Exercise text
◇ ◇ ◇

Count Antonio Graziadei (5 January 1872 – 10 February 1953), also known as Tonio, was an Italian academic and politician. One of the co-founders of the Italian Communist Party, he was Professor of Political Economy at the Universities of Cagliari and Parma and a member of the Italian Parliament from 1910 to 1926. In 1928 he went on a self-imposed exile to France to escape fascism. After World War II he taught at the University of Rome.

== Biography ==
He was born into an old aristocratic and conservative family. Despite his class origins, Graziadei, still very young, embraced the cause of the working classes and joined the Italian Socialist Party as early as 1893. In his native Imola, he met Andrea Costa, the first socialist parliamentarian in the history of Italy.

When Costa died, Graziadei replaced him in the Chamber of Deputies in 1910. At that time, he was aligned with the extreme right-wing of the PSI together with Leonida Bissolati, but unlike the latter he was able to avoid being expelled from the party in 1912.

When the First World War broke out, he positioned himself as a maximalist socialist, and in 1921, he was among the founders of the Communist Party of Italy (PCd'I), autonomous both from the Ordinovist group around the review L'Ordine Nuovo of Antonio Gramsci, and from the Amadeo Bordiga group. Within the Pcd'I he immediately placed himself on the right of Angelo Tasca, only for Tasca himself to distance himself from him. From 5 March 1923 until the summer of 1924 he was a member of the Central Committee.

With the advent of the fascist dictatorship, he lost his seat as a deputy, suffered attacks and confinement, and finally saw himself excluded from the university environment.

Expelled from the PCd'I in 1928 because of his Marxist revisionism, he nevertheless continued throughout the 1930s to publish his books and articles on economics.

After the collapse of the Fascist dictatorship, he was made a member of the Consulta Nazionale and obtained readmission to the PCI.

◇ ◇ ◇

What you need to do
[A] In the biography of Antonio Graziadei, whom did he replace in the Chamber of Deputies in 1910?
[B] Write the next part of the biography of Antonio Graziadei, picking up after its final sentence.

Source material
◇ ◇ ◇

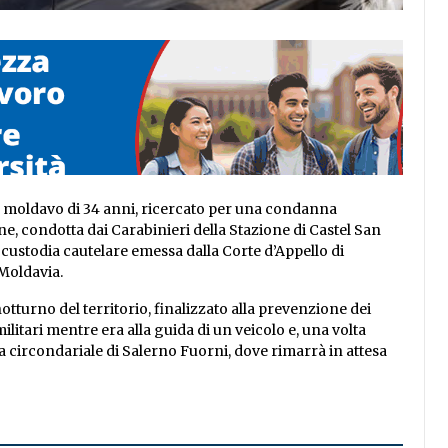
ino moldavo di 34 anni, ricercato per una condanna
ne, condotta dai Carabinieri della Stazione di Castel San
custodia cautelare emessa dalla Corte d’Appello di
 Moldavia.
otturno del territorio, finalizzato alla prevenzione dei
ilitari mentre era alla guida di un veicolo e, una volta
asa circondariale di Salerno Fuorni, dove rimarrà in attesa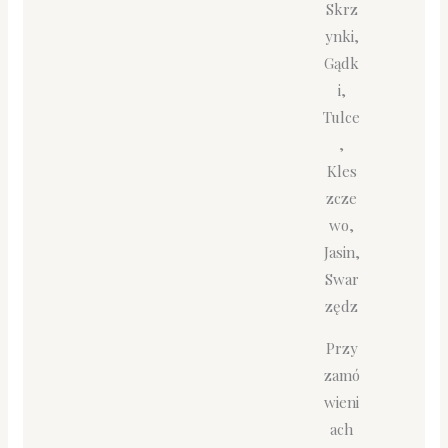
Skrz
ynki,
Gądk
i,
Tulce
,
Kles
zcze
wo,
Jasin,
Swar
zędz
Przy
zamó
wieni
ach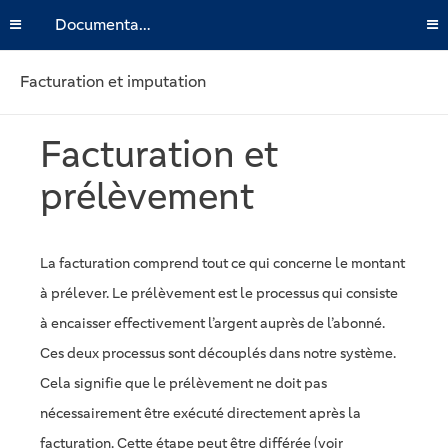
Documentation
Facturation et imputation
Facturation et
prélèvement
La facturation comprend tout ce qui concerne le montant
à prélever. Le prélèvement est le processus qui consiste
à encaisser effectivement l’argent auprès de l’abonné.
Ces deux processus sont découplés dans notre système.
Cela signifie que le prélèvement ne doit pas
nécessairement être exécuté directement après la
facturation. Cette étape peut être différée (voir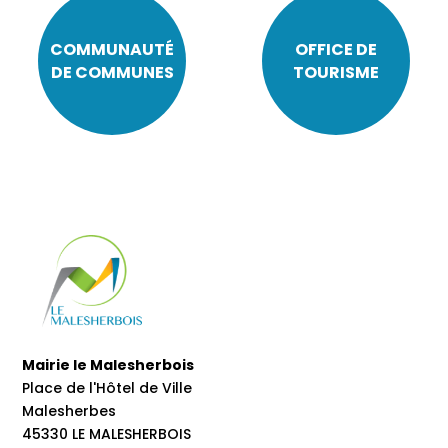
COMMUNAUTÉ
OFFICE DE
DE COMMUNES
TOURISME
Mairie le Malesherbois
Place de l'Hôtel de Ville
Malesherbes
45330 LE MALESHERBOIS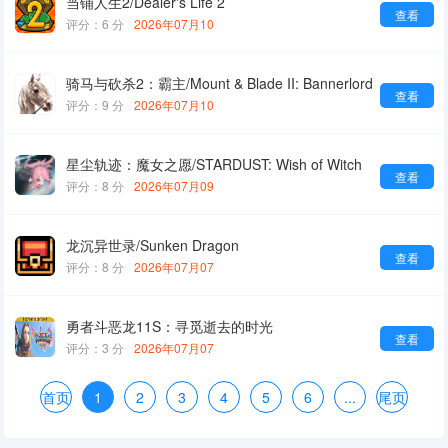
当铺人生2/Dealer's Life 2
查看
评分：6 分
2026年07月10
骑马与砍杀2：霸主/Mount & Blade II: Bannerlord
查看
评分：9 分
2026年07月10
星尘轨迹：魔女之愿/STARDUST: Wish of Witch
查看
评分：8 分
2026年07月09
龙沉异世录/Sunken Dragon
查看
评分：8 分
2026年07月07
勇者斗恶龙11S：寻觅逝去的时光
查看
评分：3 分
2026年07月07
首页
1
2
3
4
5
6
...
尾页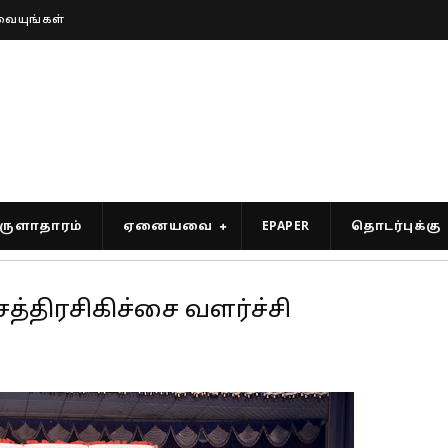
வையுங்கள்
ுளாதாரம்
ஏனையவை
EPAPER
தொடர்புக்கு
த்திரசிகிச்சை வளர்ச்சி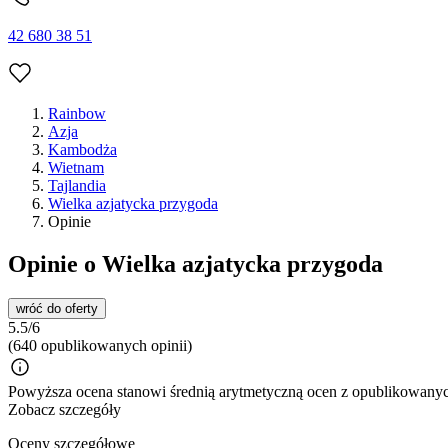
42 680 38 51
Rainbow
Azja
Kambodża
Wietnam
Tajlandia
Wielka azjatycka przygoda
Opinie
Opinie o Wielka azjatycka przygoda
wróć do oferty
5.5/6
(640 opublikowanych opinii)
Powyższa ocena stanowi średnią arytmetyczną ocen z opublikowanych
Zobacz szczegóły
Oceny szczegółowe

◇ ◇ ◇

Responses in order
[A] Andrea Costa

[B]
As a teacher and economist, he was one of the most brilliant minds of his generation. Although a convinced Marxist in politics, he was on the other hand unorthodox in the field of Marxian economics, most notably regarding the concept of the labor theory of value.

==Main writings==
- Il Capitale tecnico e la teoria classico socialista del valore, Università di Bologna, Facoltà di Giurisprudenza, tesi di laurea, 1895.
- La produzione capitalistica, Torino, Bocca, 1899.
- Quantità e prezzi di equilibrio fra domanda ed offerta, Imola, 1918.
- Prezzo e sovrapprezzo nell'economia capitalistica: critica alla teoria del valore di Carlo Marx, Milano, Società editrice Avanti, 1923.
- La teoria del valore ed il problema del capitale "costante" (tecnico), Roma, Maglione e Strini, 1926.
- Capitale e salari, Milano, Monanni, 1928.
- La rente et la propriété de la terre (Critiques aux théories de Marx), Paris, Marcel Rivière, 1931.
- Le capital et la valeur: critique des théories de Marx, Paris, Pichon et Durand-Auzias, Lausanne, Rouge, 1936.
- Il risparmio, lo sconto bancario e il debito pubblico, Milano, Bocca, 1941.
- Le teorie sull'utilità marginale e la lotta contro il marxismo, Milano, Bocca, 1943.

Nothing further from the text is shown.